• [EXERCISE BRIEF] Copy the text of every entry below word for word, and leave the pictures out of your answer.

• [EXCERPTED DATA]
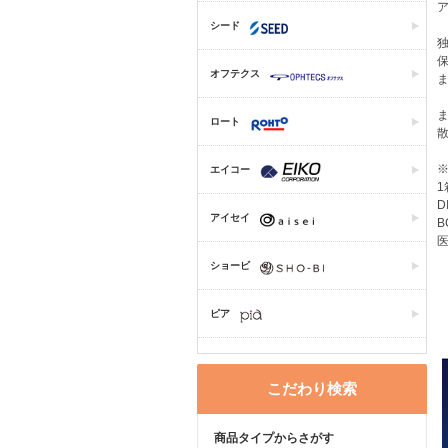
シード
オフテクス
ロート
エイコー
1
D
アイセイ
B
医
ショービ
ピア
こだわり検索
商品タイプからさがす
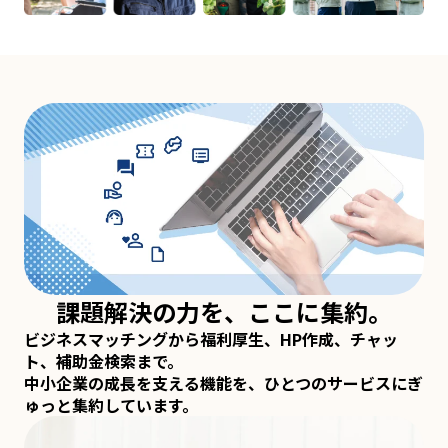
課題解決の力を、ここに集約。
ビジネスマッチングから福利厚生、HP作成、チャッ
ト、補助金検索まで。
中小企業の成長を支える機能を、ひとつのサービスにぎ
ゅっと集約しています。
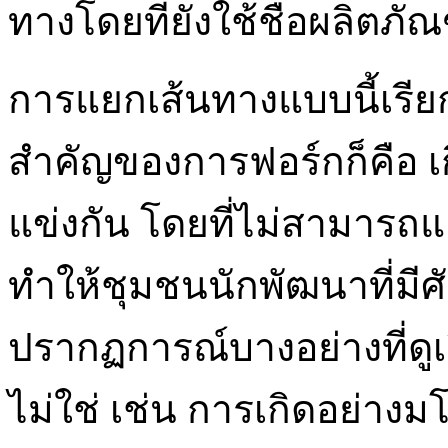
ทางโดยที่ยังใช้ชื่อผลิตภัณ
การแยกเส้นทางแบบนี้เรีย
สำคัญของการฟอร์กก็คือ เก
แข่งกัน โดยที่ไม่สามารถแล
ทำให้ชุมชนนักพัฒนาที่มี
ปรากฏการณ์บางอย่างที่ดู
ไม่ใช่ เช่น การเกิดอย่างม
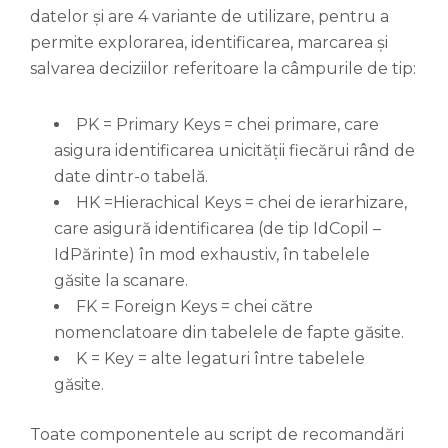
datelor și are 4 variante de utilizare, pentru a
permite explorarea, identificarea, marcarea și
salvarea deciziilor referitoare la câmpurile de tip:
PK = Primary Keys = chei primare, care
asigura identificarea unicității fiecărui rând de
date dintr-o tabelă.
HK =Hierachical Keys = chei de ierarhizare,
care asigură identificarea (de tip IdCopil –
IdPărinte) în mod exhaustiv, în tabelele
găsite la scanare.
FK = Foreign Keys = chei către
nomenclatoare din tabelele de fapte găsite.
K = Key = alte legaturi între tabelele
găsite.
Toate componentele au script de recomandări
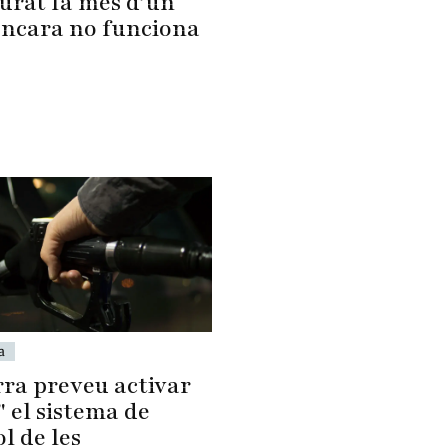
urat fa més d’un
encara no funciona
a
ra preveu activar
" el sistema de
l de les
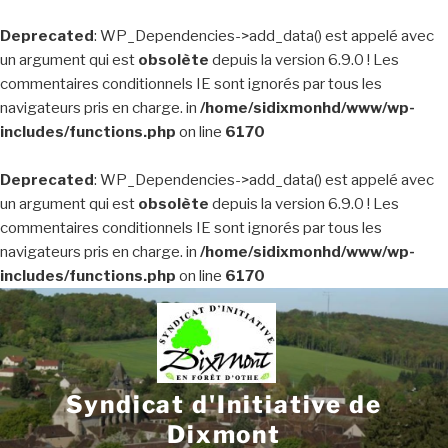
Deprecated
: WP_Dependencies->add_data() est appelé avec
un argument qui est
obsolète
depuis la version 6.9.0 ! Les
commentaires conditionnels IE sont ignorés par tous les
navigateurs pris en charge. in
/home/sidixmonhd/www/wp-
includes/functions.php
on line
6170
Deprecated
: WP_Dependencies->add_data() est appelé avec
un argument qui est
obsolète
depuis la version 6.9.0 ! Les
commentaires conditionnels IE sont ignorés par tous les
navigateurs pris en charge. in
/home/sidixmonhd/www/wp-
includes/functions.php
on line
6170
Aller
au
contenu
principal
Syndicat d'Initiative de
Dixmont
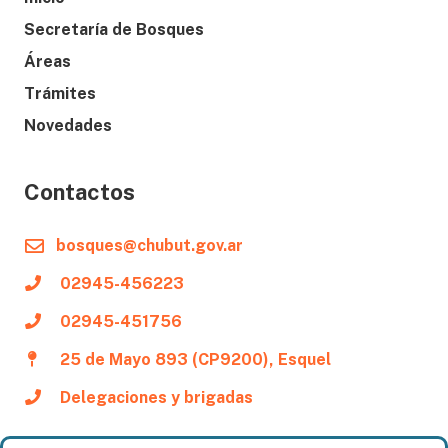
Secretaría de Bosques
Áreas
Trámites
Novedades
Contactos
bosques@chubut.gov.ar
02945-456223
02945-451756
25 de Mayo 893 (CP9200), Esquel
Delegaciones y brigadas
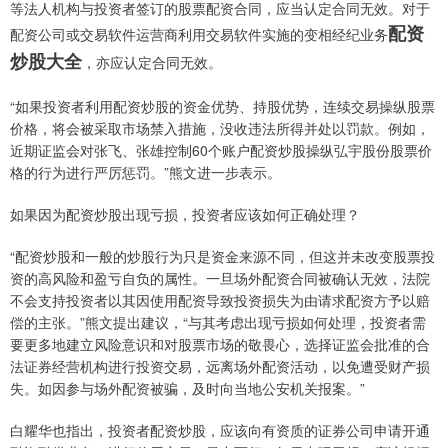
等法人机构与投资者签订的股票配资合同，应当认定合同无效。对于
配资
配资公司或交易软件运营商利用交易软件实施的变相经纪业务
炒股大全
，亦应认定合同无效。
“如果投资者利用配资炒股的资金优势、持股优势，连续交易操纵股票
价格，将会被采取市场禁入措施，没收违法所得并处以罚款。例如，
近期证监会对张飞、张雄控制60个账户配资炒股操纵弘宇股份股票价
格的行为进行严厉惩罚。”熊文进一步表示。
如果因为配资炒股出现亏损，投资者应该如何正确处理？
“配资炒股和一般的炒股行为只是资金来源不同，但这并未改变股票投
资的高风险和盈亏自负的属性。一旦场外配资合同被确认无效，法院
不会支持投资者以其因使用配资导致投资损失为由请求配资方予以赔
偿的主张。”熊文提出建议，“与其考虑出现亏损如何处理，投资者需
要更多地建立风险意识和对股票市场的敬畏心，选择证监会批准的合
法证券经营机构进行投资交易，远离场外配资活动，以免遭受财产损
失。如因参与场外配资被骗，及时向当地公安机关报案。”
白耀华也指出，投资者配资炒股，应该向有资质的证券公司申请开通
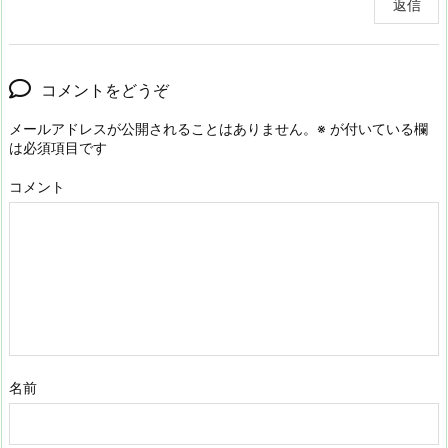
返信
コメントをどうぞ
メールアドレスが公開されることはありません。
※
が付いている欄
は必須項目です
コメント
名前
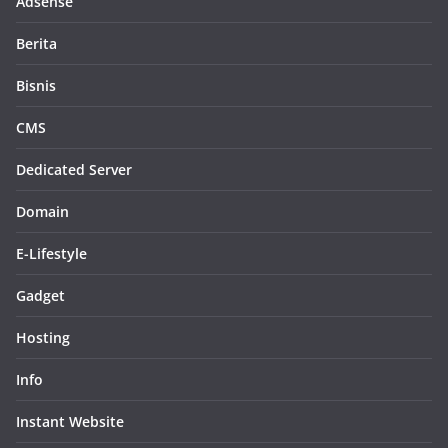
Adsense
Berita
Bisnis
CMS
Dedicated Server
Domain
E-Lifestyle
Gadget
Hosting
Info
Instant Website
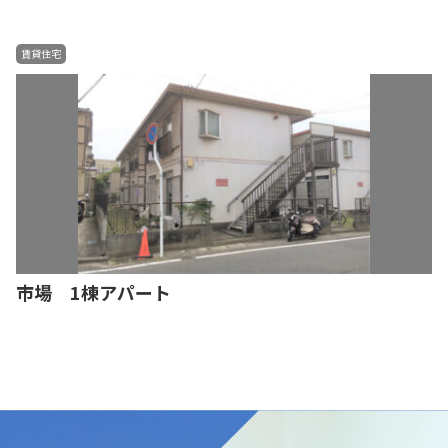
賃貸住宅
市場 1棟アパート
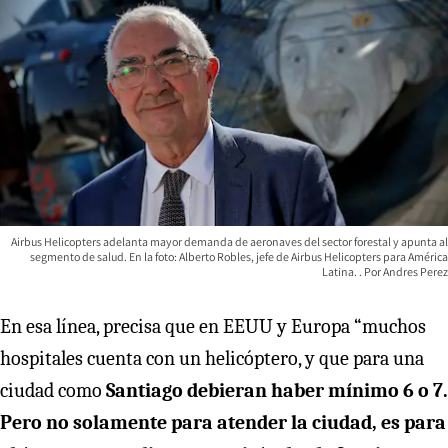
Airbus Helicopters adelanta mayor demanda de aeronaves del sector forestal y apunta al
segmento de salud. En la foto: Alberto Robles, jefe de Airbus Helicopters para América
Latina.
Andres Perez
En esa línea, precisa que en EEUU y Europa “muchos
hospitales cuenta con un helicóptero, y que para una
ciudad como
Santiago debieran haber mínimo 6 o 7.
Pero no solamente para atender la ciudad, es para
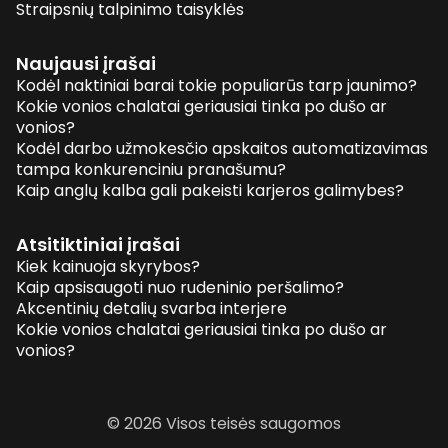
Straipsnių talpinimo taisyklės
Naujausi įrašai
Kodėl naktiniai barai tokie populiarūs tarp jaunimo?
Kokie vonios chalatai geriausiai tinka po dušo ar
vonios?
Kodėl darbo užmokesčio apskaitos automatizavimas
tampa konkurenciniu pranašumu?
Kaip anglų kalba gali pakeisti karjeros galimybes?
Atsitiktiniai įrašai
Kiek kainuoja skyrybos?
Kaip apsisaugoti nuo rudeninio peršalimo?
Akcentinių detalių svarba interjere
Kokie vonios chalatai geriausiai tinka po dušo ar
vonios?
© 2026 Visos teisės saugomos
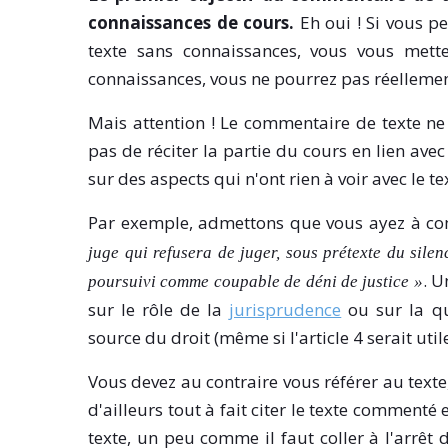
connaissances de cours.
Eh oui ! Si vous p
texte sans connaissances, vous vous mette
connaissances, vous ne pourrez pas réellement
Mais attention ! Le commentaire de texte ne c
pas de réciter la partie du cours en lien ave
sur des aspects qui n'ont rien à voir avec le te
Par exemple, admettons que vous ayez à com
juge qui refusera de juger, sous prétexte
du silen
. U
poursuivi comme coupable de déni de justice »
sur le rôle de la
jurisprudence
ou sur la qu
source du droit (même si l'article 4 serait util
Vous devez au contraire vous référer au text
d'ailleurs tout à fait citer le texte commenté e
texte, un peu comme il faut coller à l'arrêt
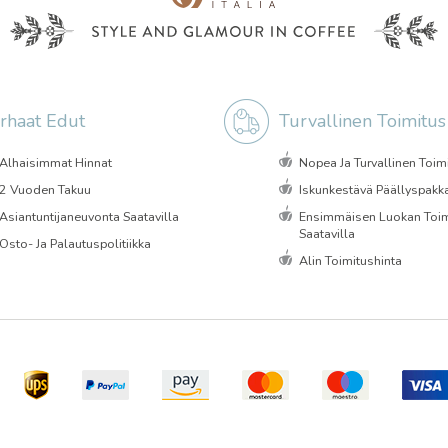
rhaat Edut
Turvallinen Toimitus
Alhaisimmat Hinnat
Nopea Ja Turvallinen Toim
2 Vuoden Takuu
Iskunkestävä Päällyspakk
Asiantuntijaneuvonta Saatavilla
Ensimmäisen Luokan Toim
Saatavilla
Osto- Ja Palautuspolitiikka
Alin Toimitushinta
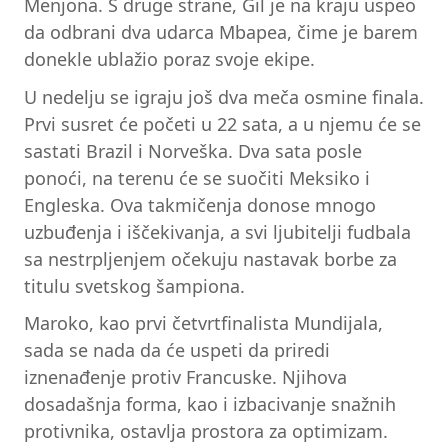
Menjona. S druge strane, Gil je na kraju uspeo
da odbrani dva udarca Mbapea, čime je barem
donekle ublažio poraz svoje ekipe.
U nedelju se igraju još dva meča osmine finala.
Prvi susret će početi u 22 sata, a u njemu će se
sastati Brazil i Norveška. Dva sata posle
ponoći, na terenu će se suočiti Meksiko i
Engleska. Ova takmičenja donose mnogo
uzbuđenja i iščekivanja, a svi ljubitelji fudbala
sa nestrpljenjem očekuju nastavak borbe za
titulu svetskog šampiona.
Maroko, kao prvi četvrtfinalista Mundijala,
sada se nada da će uspeti da priredi
iznenađenje protiv Francuske. Njihova
dosadašnja forma, kao i izbacivanje snažnih
protivnika, ostavlja prostora za optimizam.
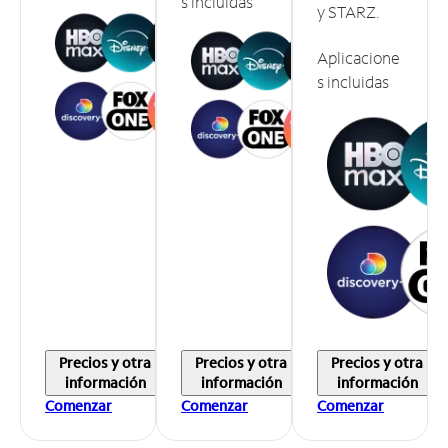
s incluidas
y STARZ.
Aplicacione
s incluidas
Precios y otra
Precios y otra
Precios y otra
información
información
información
Comenzar
Comenzar
Comenzar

• [RESPONSE FOR THIS EXERCISE]
シード
オフテクス
ロート
エイコー
1
D
アイセイ
B
医
ショービ
ピア
こだわり検索
商品タイプからさがす
課題解決の力を、ここに集約。
ビジネスマッチングから福利厚生、HP作成、チャッ
ト、補助金検索まで。
中小企業の成長を支える機能を、ひとつのサービスにぎ
ゅっと集約しています。
ทางโดยที่ยังใช้ชื่อผลิตภัณ
การแยกเส้นทางแบบนี้เรีย
สำคัญของการฟอร์กก็คือ เก
แข่งกัน โดยที่ไม่สามารถแล
ทำให้ชุมชนนักพัฒนาที่มี
ปรากฏการณ์บางอย่างที่ดู
ไม่ใช่ เช่น การเกิดอย่างม
datelor și are 4 variante de utilizare, pentru a
permite explorarea, identificarea, marcarea și
salvarea deciziilor referitoare la câmpurile de tip:
PK = Primary Keys = chei primare, care
asigura identificarea unicității fiecărui rând de
date dintr-o tabelă.
HK =Hierachical Keys = chei de ierarhizare,
care asigură identificarea (de tip IdCopil –
IdPărinte) în mod exhaustiv, în tabelele
găsite la scanare.
FK = Foreign Keys = chei către
nomenclatoare din tabelele de fapte găsite.
K = Key = alte legaturi între tabelele
găsite.
Toate componentele au script de recomandări
urat fa més d’un
encara no funciona
a
ra preveu activar
" el sistema de
l de les
Deprecated
: WP_Dependencies->add_data() est appelé avec
un argument qui est
obsolète
depuis la version 6.9.0 ! Les
commentaires conditionnels IE sont ignorés par tous les
navigateurs pris en charge. in
/home/sidixmonhd/www/wp-
includes/functions.php
on line
6170
Deprecated
: WP_Dependencies->add_data() est appelé avec
un argument qui est
obsolète
depuis la version 6.9.0 ! Les
commentaires conditionnels IE sont ignorés par tous les
navigateurs pris en charge. in
/home/sidixmonhd/www/wp-
includes/functions.php
on line
6170
Aller
au
contenu
principal
Syndicat d'Initiative de
Dixmont
Secretaría de Bosques
Áreas
Trámites
Novedades
Contactos
bosques@chubut.gov.ar
02945-456223
02945-451756
25 de Mayo 893 (CP9200), Esquel
Delegaciones y brigadas
等法人机构与投资者签订的股票配资合同，应当认定合同无效。对于
配资
配资公司或交易软件运营商利用交易软件实施的变相经纪业务
炒股大全
，亦应认定合同无效。
“如果投资者利用配资炒股的资金优势、持股优势，连续交易操纵股票
价格，将会被采取市场禁入措施，没收违法所得并处以罚款。例如，
近期证监会对张飞、张雄控制60个账户配资炒股操纵弘宇股份股票价
格的行为进行严厉惩罚。”熊文进一步表示。
如果因为配资炒股出现亏损，投资者应该如何正确处理？
“配资炒股和一般的炒股行为只是资金来源不同，但这并未改变股票投
资的高风险和盈亏自负的属性。一旦场外配资合同被确认无效，法院
不会支持投资者以其因使用配资导致投资损失为由请求配资方予以赔
偿的主张。”熊文提出建议，“与其考虑出现亏损如何处理，投资者需
要更多地建立风险意识和对股票市场的敬畏心，选择证监会批准的合
法证券经营机构进行投资交易，远离场外配资活动，以免遭受财产损
失。如因参与场外配资被骗，及时向当地公安机关报案。”
白耀华也指出，投资者配资炒股，应该向有资质的证券公司申请开通
返信
コメントをどうぞ
メールアドレスが公開されることはありません。
※
が付いている欄
は必須項目です
コメント
名前
Adsense
Berita
Bisnis
CMS
Dedicated Server
Domain
E-Lifestyle
Gadget
Hosting
Info
Instant Website
賃貸住宅
市場 1棟アパート
Airbus Helicopters adelanta mayor demanda de aeronaves del sector forestal y apunta al
segmento de salud. En la foto: Alberto Robles, jefe de Airbus Helicopters para América
Latina.
Andres Perez
En esa línea, precisa que en EEUU y Europa “muchos
hospitales cuenta con un helicóptero, y que para una
ciudad como
Santiago debieran haber mínimo 6 o 7.
Pero no solamente para atender la ciudad, es para
Straipsnių talpinimo taisyklės
Naujausi įrašai
Kodėl naktiniai barai tokie populiarūs tarp jaunimo?
Kokie vonios chalatai geriausiai tinka po dušo ar
vonios?
Kodėl darbo užmokesčio apskaitos automatizavimas
tampa konkurenciniu pranašumu?
Kaip anglų kalba gali pakeisti karjeros galimybes?
Atsitiktiniai įrašai
Kiek kainuoja skyrybos?
Kaip apsisaugoti nuo rudeninio peršalimo?
Akcentinių detalių svarba interjere
Kokie vonios chalatai geriausiai tinka po dušo ar
vonios?
© 2026 Visos teisės saugomos
connaissances de cours.
Eh oui ! Si vous p
texte sans connaissances, vous vous mette
connaissances, vous ne pourrez pas réellement
Mais attention ! Le commentaire de texte ne c
pas de réciter la partie du cours en lien ave
sur des aspects qui n'ont rien à voir avec le te
Par exemple, admettons que vous ayez à com
juge qui refusera de juger, sous prétexte
du silen
. U
poursuivi comme coupable de déni de justice »
sur le rôle de la
jurisprudence
ou sur la qu
source du droit (même si l'article 4 serait util
Vous devez au contraire vous référer au text
d'ailleurs tout à fait citer le texte commenté e
texte, un peu comme il faut coller à l'arrêt
rhaat Edut
Turvallinen Toimitus
Alhaisimmat Hinnat
Nopea Ja Turvallinen Toim
2 Vuoden Takuu
Iskunkestävä Päällyspakk
Asiantuntijaneuvonta Saatavilla
Ensimmäisen Luokan Toim
Saatavilla
Osto- Ja Palautuspolitiikka
Alin Toimitushinta
Menjona. S druge strane, Gil je na kraju uspeo
da odbrani dva udarca Mbapea, čime je barem
donekle ublažio poraz svoje ekipe.
U nedelju se igraju još dva meča osmine finala.
Prvi susret će početi u 22 sata, a u njemu će se
sastati Brazil i Norveška. Dva sata posle
ponoći, na terenu će se suočiti Meksiko i
Engleska. Ova takmičenja donose mnogo
uzbuđenja i iščekivanja, a svi ljubitelji fudbala
sa nestrpljenjem očekuju nastavak borbe za
titulu svetskog šampiona.
Maroko, kao prvi četvrtfinalista Mundijala,
sada se nada da će uspeti da priredi
iznenađenje protiv Francuske. Njihova
dosadašnja forma, kao i izbacivanje snažnih
protivnika, ostavlja prostora za optimizam.
s incluidas
y STARZ.
Aplicacione
s incluidas
Precios y otra
Precios y otra
Precios y otra
información
información
información
Comenzar
Comenzar
Comenzar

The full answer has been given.